• _Saved entries_:
==========
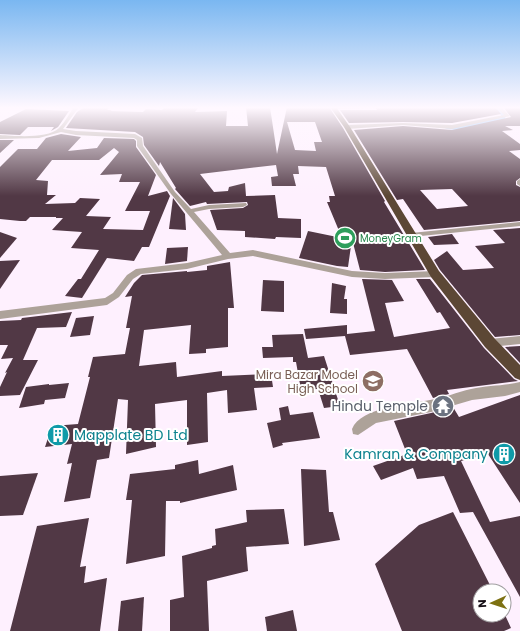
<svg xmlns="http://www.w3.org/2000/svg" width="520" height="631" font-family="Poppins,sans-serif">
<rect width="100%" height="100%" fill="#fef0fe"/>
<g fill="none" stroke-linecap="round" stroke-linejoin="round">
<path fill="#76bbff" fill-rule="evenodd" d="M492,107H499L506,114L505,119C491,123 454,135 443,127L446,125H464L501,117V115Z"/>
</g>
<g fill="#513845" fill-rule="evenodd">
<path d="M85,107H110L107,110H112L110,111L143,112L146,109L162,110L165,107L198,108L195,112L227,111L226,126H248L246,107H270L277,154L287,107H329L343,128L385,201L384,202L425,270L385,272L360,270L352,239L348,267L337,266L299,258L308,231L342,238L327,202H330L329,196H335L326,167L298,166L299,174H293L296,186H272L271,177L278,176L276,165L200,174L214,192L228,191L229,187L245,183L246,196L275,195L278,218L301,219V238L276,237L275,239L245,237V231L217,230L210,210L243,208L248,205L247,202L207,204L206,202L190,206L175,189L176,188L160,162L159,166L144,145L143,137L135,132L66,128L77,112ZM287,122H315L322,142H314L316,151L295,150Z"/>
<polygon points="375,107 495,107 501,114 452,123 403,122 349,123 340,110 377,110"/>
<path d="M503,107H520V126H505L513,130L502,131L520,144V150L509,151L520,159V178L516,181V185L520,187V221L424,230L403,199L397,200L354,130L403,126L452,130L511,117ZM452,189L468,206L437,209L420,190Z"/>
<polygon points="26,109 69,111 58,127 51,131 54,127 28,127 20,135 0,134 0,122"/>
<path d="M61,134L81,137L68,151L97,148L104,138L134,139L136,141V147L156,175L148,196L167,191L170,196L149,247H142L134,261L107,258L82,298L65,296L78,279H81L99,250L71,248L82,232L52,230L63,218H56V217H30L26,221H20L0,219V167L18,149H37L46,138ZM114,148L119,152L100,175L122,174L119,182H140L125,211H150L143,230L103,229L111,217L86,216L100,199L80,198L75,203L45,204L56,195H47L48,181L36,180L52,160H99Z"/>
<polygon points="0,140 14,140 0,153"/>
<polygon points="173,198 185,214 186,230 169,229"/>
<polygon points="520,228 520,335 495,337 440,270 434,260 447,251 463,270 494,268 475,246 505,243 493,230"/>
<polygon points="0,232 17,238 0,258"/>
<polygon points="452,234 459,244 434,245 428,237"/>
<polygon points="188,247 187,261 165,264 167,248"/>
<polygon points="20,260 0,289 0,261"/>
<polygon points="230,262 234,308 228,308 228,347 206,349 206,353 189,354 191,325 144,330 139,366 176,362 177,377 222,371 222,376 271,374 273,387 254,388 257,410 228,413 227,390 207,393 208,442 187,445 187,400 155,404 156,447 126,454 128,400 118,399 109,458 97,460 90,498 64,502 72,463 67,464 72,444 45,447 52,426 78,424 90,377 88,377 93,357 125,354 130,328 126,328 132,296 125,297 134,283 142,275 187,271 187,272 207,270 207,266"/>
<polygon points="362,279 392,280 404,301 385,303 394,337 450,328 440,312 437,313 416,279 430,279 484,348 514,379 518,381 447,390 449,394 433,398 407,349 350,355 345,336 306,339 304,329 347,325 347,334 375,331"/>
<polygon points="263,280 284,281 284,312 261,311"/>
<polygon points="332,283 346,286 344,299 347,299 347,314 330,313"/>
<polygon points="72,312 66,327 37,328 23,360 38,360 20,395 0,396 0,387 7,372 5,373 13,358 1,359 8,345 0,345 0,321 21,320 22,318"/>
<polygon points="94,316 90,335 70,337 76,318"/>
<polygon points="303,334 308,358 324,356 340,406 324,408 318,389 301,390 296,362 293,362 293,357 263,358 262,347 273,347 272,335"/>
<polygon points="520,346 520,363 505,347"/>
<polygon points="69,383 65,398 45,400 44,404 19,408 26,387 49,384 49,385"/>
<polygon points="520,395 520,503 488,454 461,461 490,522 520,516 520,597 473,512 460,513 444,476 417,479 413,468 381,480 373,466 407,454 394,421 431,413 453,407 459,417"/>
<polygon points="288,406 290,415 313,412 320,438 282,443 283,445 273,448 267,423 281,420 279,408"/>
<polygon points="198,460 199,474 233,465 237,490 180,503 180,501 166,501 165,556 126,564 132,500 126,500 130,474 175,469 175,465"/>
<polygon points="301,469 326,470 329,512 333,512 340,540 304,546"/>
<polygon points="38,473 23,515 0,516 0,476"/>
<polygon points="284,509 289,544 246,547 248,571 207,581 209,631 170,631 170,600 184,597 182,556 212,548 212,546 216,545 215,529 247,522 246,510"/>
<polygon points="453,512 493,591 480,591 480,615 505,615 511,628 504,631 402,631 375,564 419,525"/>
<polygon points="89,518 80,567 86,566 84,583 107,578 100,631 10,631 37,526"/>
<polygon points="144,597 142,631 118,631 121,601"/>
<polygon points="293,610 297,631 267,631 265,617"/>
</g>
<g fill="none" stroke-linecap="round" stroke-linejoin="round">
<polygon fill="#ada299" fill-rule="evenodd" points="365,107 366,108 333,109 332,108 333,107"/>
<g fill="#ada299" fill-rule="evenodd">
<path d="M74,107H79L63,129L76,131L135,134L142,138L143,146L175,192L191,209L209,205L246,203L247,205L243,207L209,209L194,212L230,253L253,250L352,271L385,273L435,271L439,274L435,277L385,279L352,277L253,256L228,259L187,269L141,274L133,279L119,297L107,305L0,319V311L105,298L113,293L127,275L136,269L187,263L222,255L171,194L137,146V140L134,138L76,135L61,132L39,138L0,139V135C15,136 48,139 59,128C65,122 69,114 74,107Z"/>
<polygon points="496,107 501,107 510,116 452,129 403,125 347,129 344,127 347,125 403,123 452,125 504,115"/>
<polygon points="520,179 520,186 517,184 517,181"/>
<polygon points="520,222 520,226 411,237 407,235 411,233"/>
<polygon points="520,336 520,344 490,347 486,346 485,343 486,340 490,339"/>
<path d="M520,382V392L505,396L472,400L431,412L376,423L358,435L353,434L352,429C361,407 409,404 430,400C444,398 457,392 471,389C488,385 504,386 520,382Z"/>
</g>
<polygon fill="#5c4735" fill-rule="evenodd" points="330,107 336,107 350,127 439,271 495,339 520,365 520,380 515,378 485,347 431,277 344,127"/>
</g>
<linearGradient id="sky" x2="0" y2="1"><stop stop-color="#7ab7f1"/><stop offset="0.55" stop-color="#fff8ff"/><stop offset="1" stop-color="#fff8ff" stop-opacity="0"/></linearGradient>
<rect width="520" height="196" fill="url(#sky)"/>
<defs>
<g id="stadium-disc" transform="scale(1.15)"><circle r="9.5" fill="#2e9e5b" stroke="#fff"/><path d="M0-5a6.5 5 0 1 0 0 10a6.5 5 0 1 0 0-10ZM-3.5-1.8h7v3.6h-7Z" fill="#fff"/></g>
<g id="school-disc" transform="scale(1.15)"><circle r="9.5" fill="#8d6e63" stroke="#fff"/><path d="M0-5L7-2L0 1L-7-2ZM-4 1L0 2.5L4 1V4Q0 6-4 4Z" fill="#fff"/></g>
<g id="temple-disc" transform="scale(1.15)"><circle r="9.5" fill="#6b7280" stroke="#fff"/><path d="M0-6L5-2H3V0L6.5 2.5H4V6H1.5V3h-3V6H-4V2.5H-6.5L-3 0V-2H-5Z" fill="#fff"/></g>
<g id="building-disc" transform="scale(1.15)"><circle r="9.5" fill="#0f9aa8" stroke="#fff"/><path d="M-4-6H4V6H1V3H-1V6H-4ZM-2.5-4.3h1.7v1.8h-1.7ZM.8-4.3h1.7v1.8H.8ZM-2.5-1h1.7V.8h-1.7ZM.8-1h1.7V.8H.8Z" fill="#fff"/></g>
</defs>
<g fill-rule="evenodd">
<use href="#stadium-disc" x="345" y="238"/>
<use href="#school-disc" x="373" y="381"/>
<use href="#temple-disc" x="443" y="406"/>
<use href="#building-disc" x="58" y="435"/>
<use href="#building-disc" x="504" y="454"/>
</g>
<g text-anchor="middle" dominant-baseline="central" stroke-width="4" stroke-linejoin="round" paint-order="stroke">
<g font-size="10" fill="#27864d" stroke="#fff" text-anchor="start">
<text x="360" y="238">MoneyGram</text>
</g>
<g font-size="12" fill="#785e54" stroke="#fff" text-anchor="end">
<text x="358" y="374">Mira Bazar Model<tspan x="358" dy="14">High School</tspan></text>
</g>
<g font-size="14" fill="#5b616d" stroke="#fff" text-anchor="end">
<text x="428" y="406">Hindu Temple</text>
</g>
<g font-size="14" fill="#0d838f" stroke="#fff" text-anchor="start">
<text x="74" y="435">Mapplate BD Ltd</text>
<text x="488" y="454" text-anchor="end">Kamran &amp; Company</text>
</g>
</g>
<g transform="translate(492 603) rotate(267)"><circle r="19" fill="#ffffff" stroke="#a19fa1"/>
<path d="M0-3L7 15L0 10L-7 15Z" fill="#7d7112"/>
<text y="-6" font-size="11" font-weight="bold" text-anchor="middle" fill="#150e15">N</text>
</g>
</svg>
==========
• _Problem statement_: Which lines hold the word "href"? Copy each of them from the records.

• _Completed exercise_:
<use href="#stadium-disc" x="345" y="238"/>
<use href="#school-disc" x="373" y="381"/>
<use href="#temple-disc" x="443" y="406"/>
<use href="#building-disc" x="58" y="435"/>
<use href="#building-disc" x="504" y="454"/>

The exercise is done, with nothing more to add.